Why did we build XLA?
We had several objectives for XLA to work with TensorFlow:
Improve execution speed. Compile subgraphs to reduce the execution time of short-lived Ops to eliminate overhead from the TensorFlow runtime, fuse pipelined operations to reduce memory overhead, and specialize to known tensor shapes to allow for more aggressive constant propagation.
Improve memory usage. Analyze and schedule memory usage, in principle eliminating many intermediate storage buffers.
Reduce reliance on custom Ops. Remove the need for many custom Ops by improving the performance of automatically fused low-level Ops to match the performance of custom Ops that were fused by hand.
Reduce mobile footprint. Eliminate the TensorFlow runtime by ahead-of-time compiling the subgraph and emitting an object/header file pair that can be linked directly into another application. The results can reduce the footprint for mobile inference by several orders of magnitude.
Improve portability. Make it relatively easy to write a new backend for novel hardware, at which point a large fraction of TensorFlow programs will run unmodified on that hardware. This is in contrast with the approach of specializing individual monolithic Ops for new hardware, which requires TensorFlow programs to be rewritten to make use of those Ops.
How does XLA work?
The input language to XLA is called "HLO IR", or just HLO (High Level Optimizer). The semantics of HLO are described on the Operation Semantics page. It is most convenient to think of HLO as a compiler IR.
XLA takes graphs ("computations") defined in HLO and compiles them into machine instructions for various architectures. XLA is modular in the sense that it is easy to slot in an alternative backend to target some novel HW architecture. The CPU backend for x64 and ARM64 as well as the NVIDIA GPU backend are in the TensorFlow source tree.
The following diagram shows the compilation process in XLA:
XLA comes with several optimizations and analysis passes that are target-independent, such as CSE, target-independent operation fusion, and buffer analysis for allocating runtime memory for the computation.

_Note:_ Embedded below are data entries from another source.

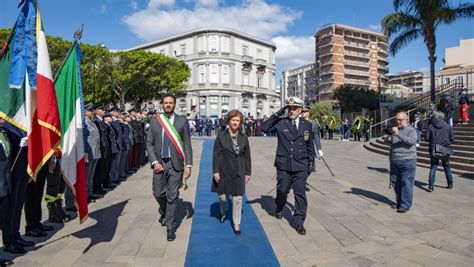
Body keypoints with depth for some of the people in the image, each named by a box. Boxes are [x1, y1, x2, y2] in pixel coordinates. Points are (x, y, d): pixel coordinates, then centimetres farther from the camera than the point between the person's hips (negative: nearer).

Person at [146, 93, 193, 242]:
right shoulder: (155, 121, 4)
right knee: (158, 193, 11)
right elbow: (149, 143, 4)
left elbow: (187, 145, -1)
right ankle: (164, 212, 43)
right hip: (159, 163, 2)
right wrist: (154, 162, -8)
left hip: (176, 163, -2)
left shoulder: (182, 121, -1)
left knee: (173, 196, 2)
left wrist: (188, 165, -8)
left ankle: (170, 227, 16)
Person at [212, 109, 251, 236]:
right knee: (223, 196, 10)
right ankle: (223, 212, 44)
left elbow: (247, 156, 6)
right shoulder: (221, 135, -4)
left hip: (238, 172, 1)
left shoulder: (244, 137, 2)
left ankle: (236, 224, 17)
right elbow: (216, 154, -4)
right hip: (224, 171, -1)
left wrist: (248, 172, 6)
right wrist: (215, 171, -9)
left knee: (238, 198, 1)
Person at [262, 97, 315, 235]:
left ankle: (298, 221, 13)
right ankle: (279, 209, 42)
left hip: (301, 166, 1)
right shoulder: (280, 123, -1)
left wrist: (310, 163, 10)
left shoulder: (307, 125, 5)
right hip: (284, 165, -1)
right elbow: (264, 128, -13)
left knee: (300, 193, -1)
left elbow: (310, 146, 11)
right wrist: (277, 114, -15)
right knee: (282, 190, 12)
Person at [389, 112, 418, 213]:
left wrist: (398, 134, -30)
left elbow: (411, 141, -25)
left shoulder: (411, 130, -4)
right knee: (395, 182, 11)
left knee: (406, 183, -6)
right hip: (394, 161, 7)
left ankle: (405, 205, 0)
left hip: (407, 161, -7)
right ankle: (399, 202, 24)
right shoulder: (394, 130, 16)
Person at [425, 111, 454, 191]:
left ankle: (431, 186, -3)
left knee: (433, 167, 6)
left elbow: (426, 138, -6)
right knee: (447, 167, 17)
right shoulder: (448, 126, -2)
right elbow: (452, 139, -1)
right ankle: (450, 184, 26)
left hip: (434, 150, -1)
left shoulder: (430, 126, -6)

After the target-independent step, XLA sends the HLO computation to a backend. The backend can perform further HLO-level optimizations, this time with target specific information and needs in mind. For example, the XLA GPU backend may perform operation fusion beneficial specifically for the GPU programming model and determine how to partition the computation into streams. At this stage, backends may also pattern-match certain operations or combinations thereof to optimized library calls.

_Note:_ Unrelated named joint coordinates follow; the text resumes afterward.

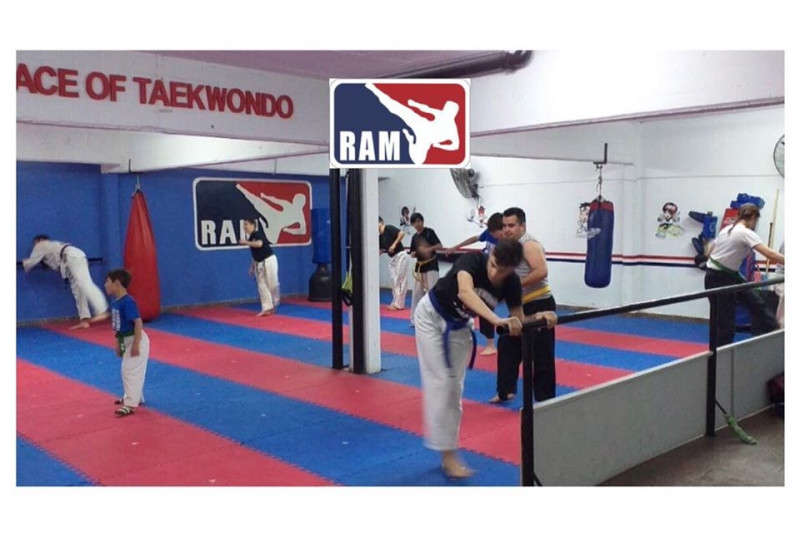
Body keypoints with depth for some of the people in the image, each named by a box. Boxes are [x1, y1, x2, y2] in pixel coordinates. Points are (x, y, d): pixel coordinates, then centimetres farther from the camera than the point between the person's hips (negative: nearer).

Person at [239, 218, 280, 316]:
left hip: (269, 260, -9)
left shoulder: (258, 234, -15)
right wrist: (252, 267, 17)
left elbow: (259, 244, -38)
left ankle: (274, 304, 21)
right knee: (262, 286, 4)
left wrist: (246, 242, -29)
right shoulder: (250, 237, 10)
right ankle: (266, 308, 5)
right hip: (259, 264, 9)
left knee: (272, 284, -2)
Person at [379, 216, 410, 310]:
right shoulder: (380, 237, 12)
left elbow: (402, 233, -22)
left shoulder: (389, 228, -12)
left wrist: (394, 244, -22)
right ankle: (395, 302, 21)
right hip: (392, 258, 9)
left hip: (400, 256, -9)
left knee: (400, 280, -6)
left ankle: (399, 304, -2)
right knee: (394, 280, 12)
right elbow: (380, 250, 16)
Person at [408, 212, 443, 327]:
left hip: (431, 266, -6)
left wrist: (429, 249, -28)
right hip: (420, 267, 6)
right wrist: (413, 254, -8)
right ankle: (415, 319, 21)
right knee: (416, 292, 10)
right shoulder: (414, 237, 9)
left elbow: (440, 246, -14)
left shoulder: (429, 232, -8)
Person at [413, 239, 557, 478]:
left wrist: (540, 318, -33)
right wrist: (497, 320, -67)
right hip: (431, 316, -5)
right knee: (440, 383, -9)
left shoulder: (511, 283, -20)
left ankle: (449, 452, 19)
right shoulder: (472, 260, -34)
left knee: (455, 387, 8)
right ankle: (448, 454, -4)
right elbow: (465, 292, -55)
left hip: (459, 325, 5)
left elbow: (518, 321, -12)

The next step is target-specific code generation. The CPU and GPU backends included with XLA use LLVM for low-level IR, optimization, and code-generation. These backends emit the LLVM IR necessary to represent the XLA HLO computation in an efficient manner, and then invoke LLVM to emit native code from this LLVM IR.
The GPU backend currently supports NVIDIA GPUs via the LLVM NVPTX backend; the CPU backend supports multiple CPU ISAs.